The firm’s primary business lines are corporate finance, commercial real estate and life sciences. GE Capital Healthcare Financial routinely records the most activity in its corporate finance segment, through which it funds the operations of health care companies. Roughly 76 percent of the deals it logged through September fell into that category, Alcus said.
“We have a broad product offering in corporate finance — cash flow loans, asset-base loans, restructuring and turnaround financing — and that tends to be the most active segment because of all of the different front-end possibilities,” he said.
Among the 130 transactions the firm closed through the third quarter was a $115 million senior secured credit facility for Evolution1, an electronic health care reimbursement company, in August.

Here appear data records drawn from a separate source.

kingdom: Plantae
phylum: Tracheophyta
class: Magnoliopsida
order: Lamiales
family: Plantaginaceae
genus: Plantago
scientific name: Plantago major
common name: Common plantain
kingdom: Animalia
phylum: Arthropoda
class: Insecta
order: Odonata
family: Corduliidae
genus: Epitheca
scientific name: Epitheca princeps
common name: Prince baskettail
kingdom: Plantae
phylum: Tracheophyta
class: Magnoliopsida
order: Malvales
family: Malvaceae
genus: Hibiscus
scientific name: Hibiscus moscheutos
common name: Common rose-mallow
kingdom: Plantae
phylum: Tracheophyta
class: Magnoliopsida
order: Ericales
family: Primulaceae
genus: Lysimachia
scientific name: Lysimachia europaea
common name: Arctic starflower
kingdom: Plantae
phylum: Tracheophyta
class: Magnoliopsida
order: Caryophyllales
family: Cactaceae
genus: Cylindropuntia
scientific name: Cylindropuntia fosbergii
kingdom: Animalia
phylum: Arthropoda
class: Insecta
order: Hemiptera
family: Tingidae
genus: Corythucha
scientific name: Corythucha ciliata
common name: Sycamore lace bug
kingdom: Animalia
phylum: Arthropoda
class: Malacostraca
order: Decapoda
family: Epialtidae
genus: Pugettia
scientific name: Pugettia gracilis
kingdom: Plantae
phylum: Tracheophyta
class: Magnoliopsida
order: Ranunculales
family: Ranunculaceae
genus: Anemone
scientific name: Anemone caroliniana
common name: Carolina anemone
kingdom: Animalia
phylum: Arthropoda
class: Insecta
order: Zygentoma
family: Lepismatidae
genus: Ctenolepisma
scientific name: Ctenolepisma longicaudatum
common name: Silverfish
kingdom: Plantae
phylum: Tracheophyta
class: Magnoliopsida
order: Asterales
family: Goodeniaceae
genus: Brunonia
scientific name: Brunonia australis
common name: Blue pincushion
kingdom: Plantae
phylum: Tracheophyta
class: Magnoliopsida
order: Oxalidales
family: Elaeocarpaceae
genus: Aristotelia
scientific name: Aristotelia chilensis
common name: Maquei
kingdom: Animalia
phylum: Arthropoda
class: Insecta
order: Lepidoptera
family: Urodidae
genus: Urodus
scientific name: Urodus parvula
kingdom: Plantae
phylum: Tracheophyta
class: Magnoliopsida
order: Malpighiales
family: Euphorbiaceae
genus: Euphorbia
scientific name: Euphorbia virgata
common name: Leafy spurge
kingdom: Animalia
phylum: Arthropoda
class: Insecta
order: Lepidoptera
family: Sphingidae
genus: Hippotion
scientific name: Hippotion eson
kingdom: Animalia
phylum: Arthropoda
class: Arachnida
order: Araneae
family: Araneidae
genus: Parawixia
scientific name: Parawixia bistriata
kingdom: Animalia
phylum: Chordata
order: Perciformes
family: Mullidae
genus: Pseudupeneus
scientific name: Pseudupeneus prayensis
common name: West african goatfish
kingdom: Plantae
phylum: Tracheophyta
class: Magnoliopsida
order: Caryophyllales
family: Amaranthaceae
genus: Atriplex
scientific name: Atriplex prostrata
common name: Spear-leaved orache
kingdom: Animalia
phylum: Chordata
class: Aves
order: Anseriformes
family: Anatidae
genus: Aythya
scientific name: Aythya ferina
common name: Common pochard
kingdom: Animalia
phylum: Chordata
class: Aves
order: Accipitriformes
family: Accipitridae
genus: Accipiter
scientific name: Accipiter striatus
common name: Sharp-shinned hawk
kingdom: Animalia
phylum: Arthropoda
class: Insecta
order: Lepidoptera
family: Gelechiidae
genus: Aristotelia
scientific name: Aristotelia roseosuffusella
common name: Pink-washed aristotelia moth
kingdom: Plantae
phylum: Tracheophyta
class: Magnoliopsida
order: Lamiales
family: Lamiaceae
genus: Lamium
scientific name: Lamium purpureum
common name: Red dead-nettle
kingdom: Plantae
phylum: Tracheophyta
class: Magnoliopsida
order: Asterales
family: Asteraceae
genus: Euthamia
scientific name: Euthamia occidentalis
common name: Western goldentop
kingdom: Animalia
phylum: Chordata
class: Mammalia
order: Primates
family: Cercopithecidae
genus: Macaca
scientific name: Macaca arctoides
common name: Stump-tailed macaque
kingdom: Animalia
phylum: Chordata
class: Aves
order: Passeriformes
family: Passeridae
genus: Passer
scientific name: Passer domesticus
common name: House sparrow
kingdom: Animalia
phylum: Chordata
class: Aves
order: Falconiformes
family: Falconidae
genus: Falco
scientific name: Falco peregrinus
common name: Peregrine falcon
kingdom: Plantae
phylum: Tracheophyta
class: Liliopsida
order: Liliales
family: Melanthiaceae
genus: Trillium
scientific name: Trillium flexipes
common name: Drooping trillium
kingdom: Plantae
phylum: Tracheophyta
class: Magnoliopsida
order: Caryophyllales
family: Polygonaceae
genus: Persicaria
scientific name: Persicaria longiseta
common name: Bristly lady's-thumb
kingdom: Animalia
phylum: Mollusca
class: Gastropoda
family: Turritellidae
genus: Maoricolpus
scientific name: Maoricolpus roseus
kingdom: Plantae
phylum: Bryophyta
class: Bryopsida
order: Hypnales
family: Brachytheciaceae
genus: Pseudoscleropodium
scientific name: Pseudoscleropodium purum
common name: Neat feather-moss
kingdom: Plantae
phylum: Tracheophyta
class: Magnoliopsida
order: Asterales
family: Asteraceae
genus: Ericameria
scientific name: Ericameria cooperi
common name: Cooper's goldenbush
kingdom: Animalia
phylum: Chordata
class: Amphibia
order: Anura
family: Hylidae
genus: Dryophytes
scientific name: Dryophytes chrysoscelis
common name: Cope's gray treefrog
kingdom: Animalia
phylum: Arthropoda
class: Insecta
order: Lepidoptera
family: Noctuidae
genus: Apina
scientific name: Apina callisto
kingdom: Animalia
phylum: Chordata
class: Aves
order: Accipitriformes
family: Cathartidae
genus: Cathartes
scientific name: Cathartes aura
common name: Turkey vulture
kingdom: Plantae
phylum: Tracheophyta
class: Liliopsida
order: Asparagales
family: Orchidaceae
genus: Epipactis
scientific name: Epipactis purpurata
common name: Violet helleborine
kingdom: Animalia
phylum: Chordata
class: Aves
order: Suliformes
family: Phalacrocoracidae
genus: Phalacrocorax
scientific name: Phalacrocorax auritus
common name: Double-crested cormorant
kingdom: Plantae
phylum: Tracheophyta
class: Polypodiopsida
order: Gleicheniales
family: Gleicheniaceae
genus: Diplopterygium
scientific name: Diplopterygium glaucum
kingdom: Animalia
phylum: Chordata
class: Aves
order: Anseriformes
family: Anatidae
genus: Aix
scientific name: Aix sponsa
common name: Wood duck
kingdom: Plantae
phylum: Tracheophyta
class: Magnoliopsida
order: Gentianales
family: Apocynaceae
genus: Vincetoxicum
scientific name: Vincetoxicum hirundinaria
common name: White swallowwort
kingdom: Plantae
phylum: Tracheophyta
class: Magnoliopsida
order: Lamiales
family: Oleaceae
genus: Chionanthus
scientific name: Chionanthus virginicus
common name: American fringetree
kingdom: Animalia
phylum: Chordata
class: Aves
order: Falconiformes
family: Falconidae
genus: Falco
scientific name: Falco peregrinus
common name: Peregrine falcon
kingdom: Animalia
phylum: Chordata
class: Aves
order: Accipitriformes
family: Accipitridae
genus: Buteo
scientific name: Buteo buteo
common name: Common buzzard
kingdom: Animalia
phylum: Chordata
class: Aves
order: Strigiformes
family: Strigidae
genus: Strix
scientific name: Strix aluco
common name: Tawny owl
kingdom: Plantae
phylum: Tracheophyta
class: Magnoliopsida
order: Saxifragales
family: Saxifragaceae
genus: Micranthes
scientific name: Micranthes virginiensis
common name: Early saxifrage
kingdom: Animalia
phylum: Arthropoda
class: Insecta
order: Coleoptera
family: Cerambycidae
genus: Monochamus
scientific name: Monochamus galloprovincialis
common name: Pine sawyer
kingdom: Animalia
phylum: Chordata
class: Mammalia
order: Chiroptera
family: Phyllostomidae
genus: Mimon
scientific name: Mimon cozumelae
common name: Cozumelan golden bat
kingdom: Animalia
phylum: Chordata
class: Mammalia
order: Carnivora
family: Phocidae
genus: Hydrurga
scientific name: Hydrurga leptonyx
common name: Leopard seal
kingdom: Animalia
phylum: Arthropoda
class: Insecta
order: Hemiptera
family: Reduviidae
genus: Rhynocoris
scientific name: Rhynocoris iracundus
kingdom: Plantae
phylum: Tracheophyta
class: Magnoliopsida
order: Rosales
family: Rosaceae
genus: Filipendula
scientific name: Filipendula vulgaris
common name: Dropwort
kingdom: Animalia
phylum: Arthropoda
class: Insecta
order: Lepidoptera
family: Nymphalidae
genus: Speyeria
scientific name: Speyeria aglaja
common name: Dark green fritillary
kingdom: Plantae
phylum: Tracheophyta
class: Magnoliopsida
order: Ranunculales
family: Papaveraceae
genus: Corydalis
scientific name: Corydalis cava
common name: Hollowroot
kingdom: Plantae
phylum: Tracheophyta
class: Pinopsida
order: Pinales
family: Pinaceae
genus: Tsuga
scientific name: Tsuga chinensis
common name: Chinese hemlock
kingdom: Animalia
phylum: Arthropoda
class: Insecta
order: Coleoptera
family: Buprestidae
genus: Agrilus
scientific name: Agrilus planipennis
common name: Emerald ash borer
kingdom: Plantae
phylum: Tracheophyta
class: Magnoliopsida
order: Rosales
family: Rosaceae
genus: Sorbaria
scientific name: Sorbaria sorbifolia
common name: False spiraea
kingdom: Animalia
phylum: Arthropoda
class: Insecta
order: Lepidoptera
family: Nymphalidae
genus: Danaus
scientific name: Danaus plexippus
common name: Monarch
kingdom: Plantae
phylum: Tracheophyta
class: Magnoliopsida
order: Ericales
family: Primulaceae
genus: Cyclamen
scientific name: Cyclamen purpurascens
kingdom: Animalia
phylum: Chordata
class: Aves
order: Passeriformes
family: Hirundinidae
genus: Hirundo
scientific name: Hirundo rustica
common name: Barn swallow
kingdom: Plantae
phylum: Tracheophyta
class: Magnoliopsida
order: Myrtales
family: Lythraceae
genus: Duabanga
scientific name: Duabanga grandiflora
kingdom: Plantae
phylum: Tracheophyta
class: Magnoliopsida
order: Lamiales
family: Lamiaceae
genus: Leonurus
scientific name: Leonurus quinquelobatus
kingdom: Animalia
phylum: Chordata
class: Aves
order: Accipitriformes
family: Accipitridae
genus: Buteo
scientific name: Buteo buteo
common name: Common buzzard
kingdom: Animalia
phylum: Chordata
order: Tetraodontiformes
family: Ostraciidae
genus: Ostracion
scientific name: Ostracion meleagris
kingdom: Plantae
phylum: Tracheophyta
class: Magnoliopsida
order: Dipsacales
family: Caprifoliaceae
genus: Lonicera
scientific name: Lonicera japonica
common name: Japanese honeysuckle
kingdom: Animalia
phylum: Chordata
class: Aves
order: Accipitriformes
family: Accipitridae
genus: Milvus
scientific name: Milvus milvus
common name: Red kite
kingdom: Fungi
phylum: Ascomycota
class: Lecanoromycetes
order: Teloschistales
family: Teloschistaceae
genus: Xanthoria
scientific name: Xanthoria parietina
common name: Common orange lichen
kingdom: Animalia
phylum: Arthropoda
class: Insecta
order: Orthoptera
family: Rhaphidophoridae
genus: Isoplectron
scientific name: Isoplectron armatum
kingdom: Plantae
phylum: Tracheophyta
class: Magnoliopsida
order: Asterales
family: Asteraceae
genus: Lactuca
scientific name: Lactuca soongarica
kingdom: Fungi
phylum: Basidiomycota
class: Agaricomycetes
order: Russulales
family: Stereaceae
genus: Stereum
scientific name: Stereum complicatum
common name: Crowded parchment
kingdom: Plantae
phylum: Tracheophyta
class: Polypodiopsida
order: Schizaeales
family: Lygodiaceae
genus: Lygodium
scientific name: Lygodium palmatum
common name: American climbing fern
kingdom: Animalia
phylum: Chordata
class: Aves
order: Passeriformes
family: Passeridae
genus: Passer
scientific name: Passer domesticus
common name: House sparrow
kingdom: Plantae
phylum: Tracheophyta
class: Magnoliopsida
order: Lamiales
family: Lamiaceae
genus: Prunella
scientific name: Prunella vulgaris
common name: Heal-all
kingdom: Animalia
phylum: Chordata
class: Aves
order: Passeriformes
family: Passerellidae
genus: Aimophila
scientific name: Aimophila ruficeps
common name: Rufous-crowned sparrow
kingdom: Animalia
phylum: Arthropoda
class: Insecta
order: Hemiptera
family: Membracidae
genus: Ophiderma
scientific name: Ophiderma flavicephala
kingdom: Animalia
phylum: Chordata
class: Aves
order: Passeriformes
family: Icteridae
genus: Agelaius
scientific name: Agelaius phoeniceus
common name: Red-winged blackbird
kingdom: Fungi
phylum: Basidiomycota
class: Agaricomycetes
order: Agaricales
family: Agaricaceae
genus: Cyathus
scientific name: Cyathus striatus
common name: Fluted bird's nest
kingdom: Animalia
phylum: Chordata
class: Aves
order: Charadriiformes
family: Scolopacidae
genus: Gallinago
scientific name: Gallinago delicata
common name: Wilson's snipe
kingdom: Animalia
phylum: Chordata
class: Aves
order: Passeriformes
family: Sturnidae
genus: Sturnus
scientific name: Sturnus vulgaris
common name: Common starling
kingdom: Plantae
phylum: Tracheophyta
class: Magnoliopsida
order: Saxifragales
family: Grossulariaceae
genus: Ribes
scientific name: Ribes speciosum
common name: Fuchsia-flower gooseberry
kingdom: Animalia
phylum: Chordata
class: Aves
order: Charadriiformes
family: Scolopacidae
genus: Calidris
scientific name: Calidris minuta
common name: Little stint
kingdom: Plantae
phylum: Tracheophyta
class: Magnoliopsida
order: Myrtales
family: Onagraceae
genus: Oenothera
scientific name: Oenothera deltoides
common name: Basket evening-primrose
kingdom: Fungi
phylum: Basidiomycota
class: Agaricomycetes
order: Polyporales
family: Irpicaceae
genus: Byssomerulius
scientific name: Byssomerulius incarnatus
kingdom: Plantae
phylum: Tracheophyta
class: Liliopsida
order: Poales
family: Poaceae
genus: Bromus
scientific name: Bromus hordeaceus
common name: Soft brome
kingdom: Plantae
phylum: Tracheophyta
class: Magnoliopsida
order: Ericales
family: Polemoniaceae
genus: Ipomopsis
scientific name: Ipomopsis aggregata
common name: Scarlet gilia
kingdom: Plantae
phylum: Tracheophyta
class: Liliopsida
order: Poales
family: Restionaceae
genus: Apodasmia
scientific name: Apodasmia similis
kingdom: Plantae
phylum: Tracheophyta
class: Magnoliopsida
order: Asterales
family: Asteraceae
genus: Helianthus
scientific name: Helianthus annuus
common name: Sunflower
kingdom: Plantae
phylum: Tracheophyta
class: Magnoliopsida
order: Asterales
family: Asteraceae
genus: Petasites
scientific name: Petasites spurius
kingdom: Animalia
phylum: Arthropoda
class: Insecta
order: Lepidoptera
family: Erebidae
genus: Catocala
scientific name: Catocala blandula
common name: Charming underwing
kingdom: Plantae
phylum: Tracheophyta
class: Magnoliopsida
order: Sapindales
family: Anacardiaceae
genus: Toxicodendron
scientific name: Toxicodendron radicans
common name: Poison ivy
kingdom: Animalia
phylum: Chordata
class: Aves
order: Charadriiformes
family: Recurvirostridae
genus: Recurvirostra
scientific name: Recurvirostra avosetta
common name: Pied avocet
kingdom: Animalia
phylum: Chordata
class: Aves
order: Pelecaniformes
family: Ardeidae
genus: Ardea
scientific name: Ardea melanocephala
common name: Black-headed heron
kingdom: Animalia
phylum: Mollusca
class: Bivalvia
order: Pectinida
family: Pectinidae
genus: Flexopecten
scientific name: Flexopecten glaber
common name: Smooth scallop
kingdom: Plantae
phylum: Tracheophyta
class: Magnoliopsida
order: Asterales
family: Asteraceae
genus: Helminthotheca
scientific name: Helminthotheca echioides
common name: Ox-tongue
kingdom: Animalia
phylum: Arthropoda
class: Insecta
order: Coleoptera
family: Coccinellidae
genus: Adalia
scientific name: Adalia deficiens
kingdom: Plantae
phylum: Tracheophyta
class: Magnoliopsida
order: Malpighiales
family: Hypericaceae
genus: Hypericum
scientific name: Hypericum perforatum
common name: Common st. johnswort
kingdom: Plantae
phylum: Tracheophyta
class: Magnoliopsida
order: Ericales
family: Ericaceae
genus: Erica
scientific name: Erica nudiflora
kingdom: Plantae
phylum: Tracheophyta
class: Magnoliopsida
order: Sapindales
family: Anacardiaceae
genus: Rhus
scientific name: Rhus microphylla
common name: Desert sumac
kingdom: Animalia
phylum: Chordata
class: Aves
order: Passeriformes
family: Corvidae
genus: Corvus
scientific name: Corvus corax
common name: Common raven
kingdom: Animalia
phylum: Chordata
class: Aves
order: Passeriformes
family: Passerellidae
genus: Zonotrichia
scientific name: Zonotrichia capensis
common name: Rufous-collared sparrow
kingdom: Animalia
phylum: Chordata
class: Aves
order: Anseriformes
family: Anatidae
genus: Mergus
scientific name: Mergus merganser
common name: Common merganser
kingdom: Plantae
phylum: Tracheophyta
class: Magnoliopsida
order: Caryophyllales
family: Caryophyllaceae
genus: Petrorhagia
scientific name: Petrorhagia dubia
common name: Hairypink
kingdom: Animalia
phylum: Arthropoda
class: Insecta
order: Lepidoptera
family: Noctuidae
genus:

A month prior to that, the lender secured $78 million in senior secured credit facilities for JHP Pharmaceuticals, which develops, manufactures and markets brand and generic drugs.
The pace of health care transactions slowed in the wake of the recession and the uncertainty surrounding the sector prior to the federal passage of reform legislation, according to Deloitte. The appetite for deals has since rebounded.
Alcus hopes to grow all of the company’s service lines, but he has a keen focus on expanding its lending to long-term care facilities. “The demographics facing that business are tremendous,” he said. “There is something like 30 million seniors in this country over 70 years of age. There will continue to be tremendous demand for health care facilities to serve the aging population.”